# TASK MATERIAL
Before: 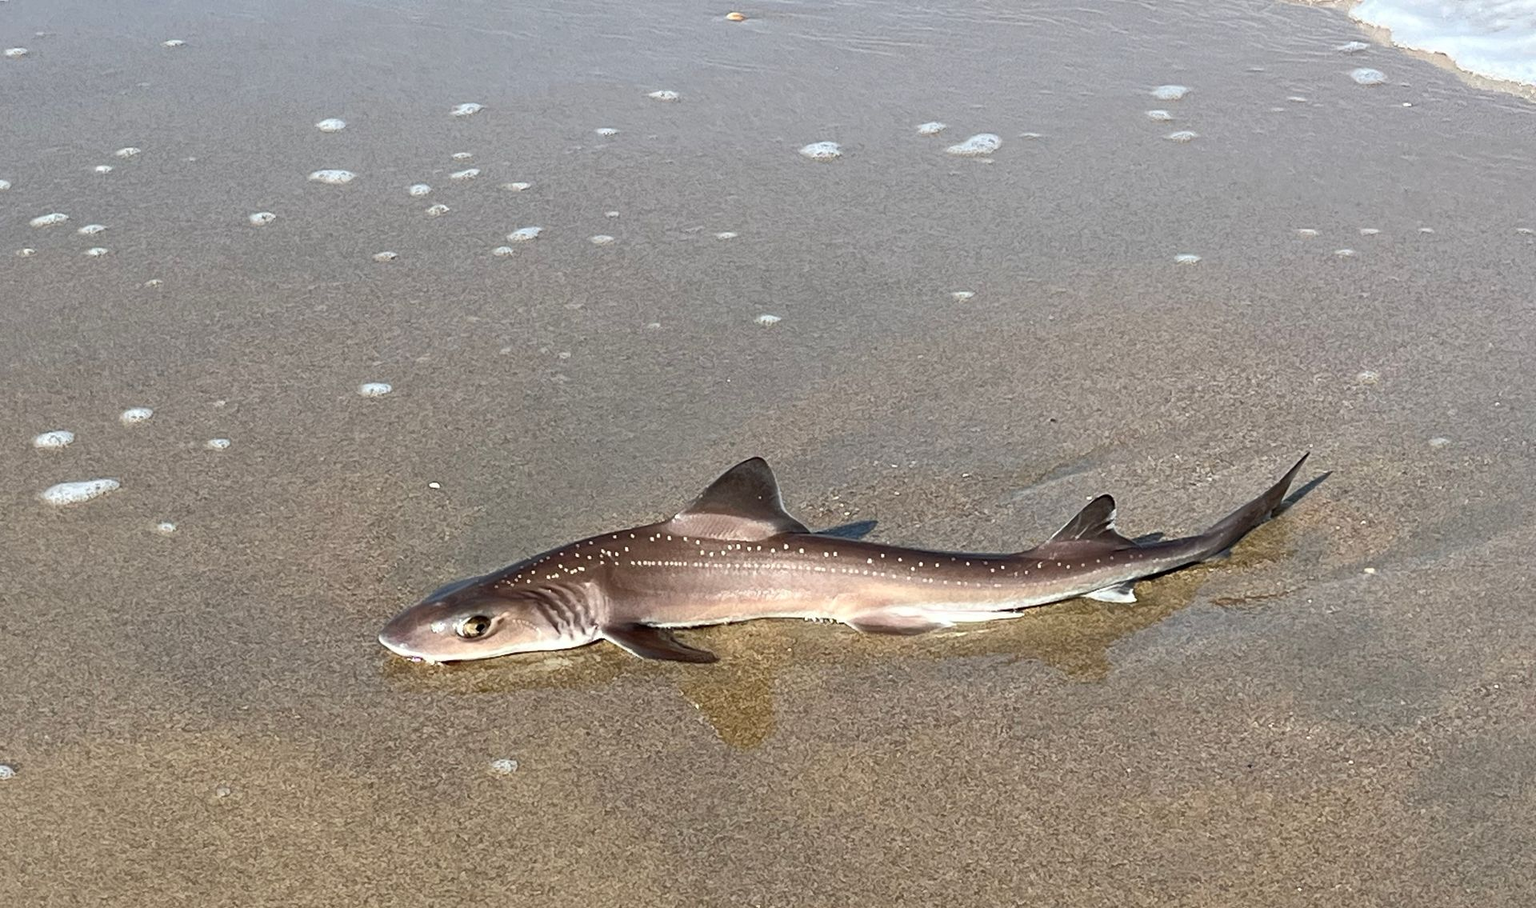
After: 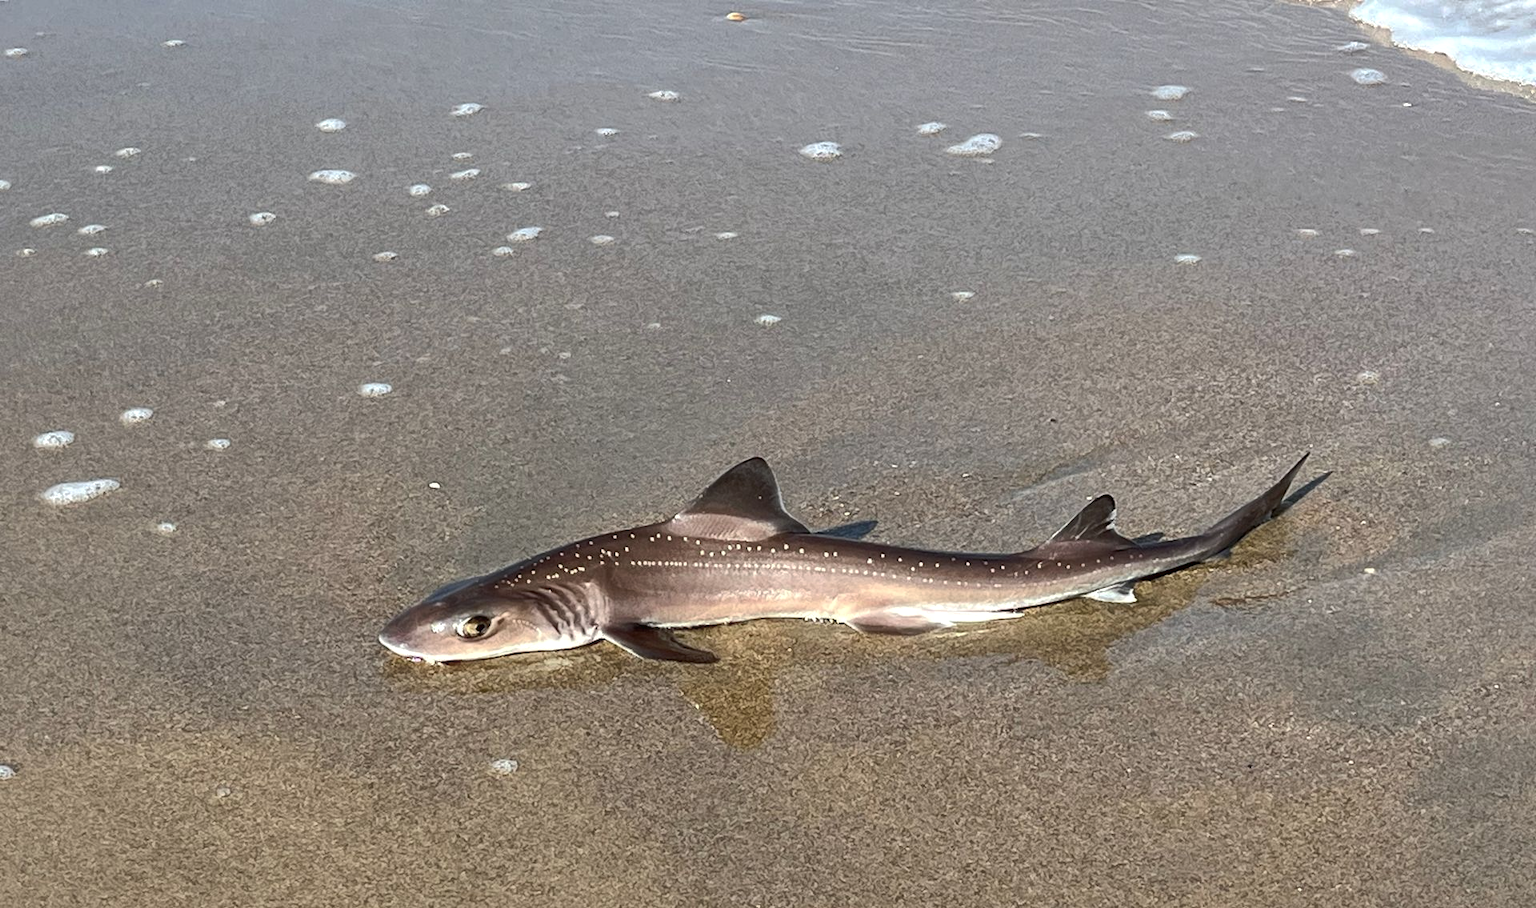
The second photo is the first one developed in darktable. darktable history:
local contrast: highlights 83%, shadows 81%
shadows and highlights: on, module defaults
tone curve: curves: ch0 [(0, 0) (0.003, 0.051) (0.011, 0.054) (0.025, 0.056) (0.044, 0.07) (0.069, 0.092) (0.1, 0.119) (0.136, 0.149) (0.177, 0.189) (0.224, 0.231) (0.277, 0.278) (0.335, 0.329) (0.399, 0.386) (0.468, 0.454) (0.543, 0.524) (0.623, 0.603) (0.709, 0.687) (0.801, 0.776) (0.898, 0.878) (1, 1)], preserve colors none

# WHAT TO DO
Transcribe the text of every entry above word for word, leaving out the pictures.

# EXERCISE SOLUTION
Before: 
After: 
The second photo is the first one developed in darktable. darktable history:
local contrast: highlights 83%, shadows 81%
shadows and highlights: on, module defaults
tone curve: curves: ch0 [(0, 0) (0.003, 0.051) (0.011, 0.054) (0.025, 0.056) (0.044, 0.07) (0.069, 0.092) (0.1, 0.119) (0.136, 0.149) (0.177, 0.189) (0.224, 0.231) (0.277, 0.278) (0.335, 0.329) (0.399, 0.386) (0.468, 0.454) (0.543, 0.524) (0.623, 0.603) (0.709, 0.687) (0.801, 0.776) (0.898, 0.878) (1, 1)], preserve colors none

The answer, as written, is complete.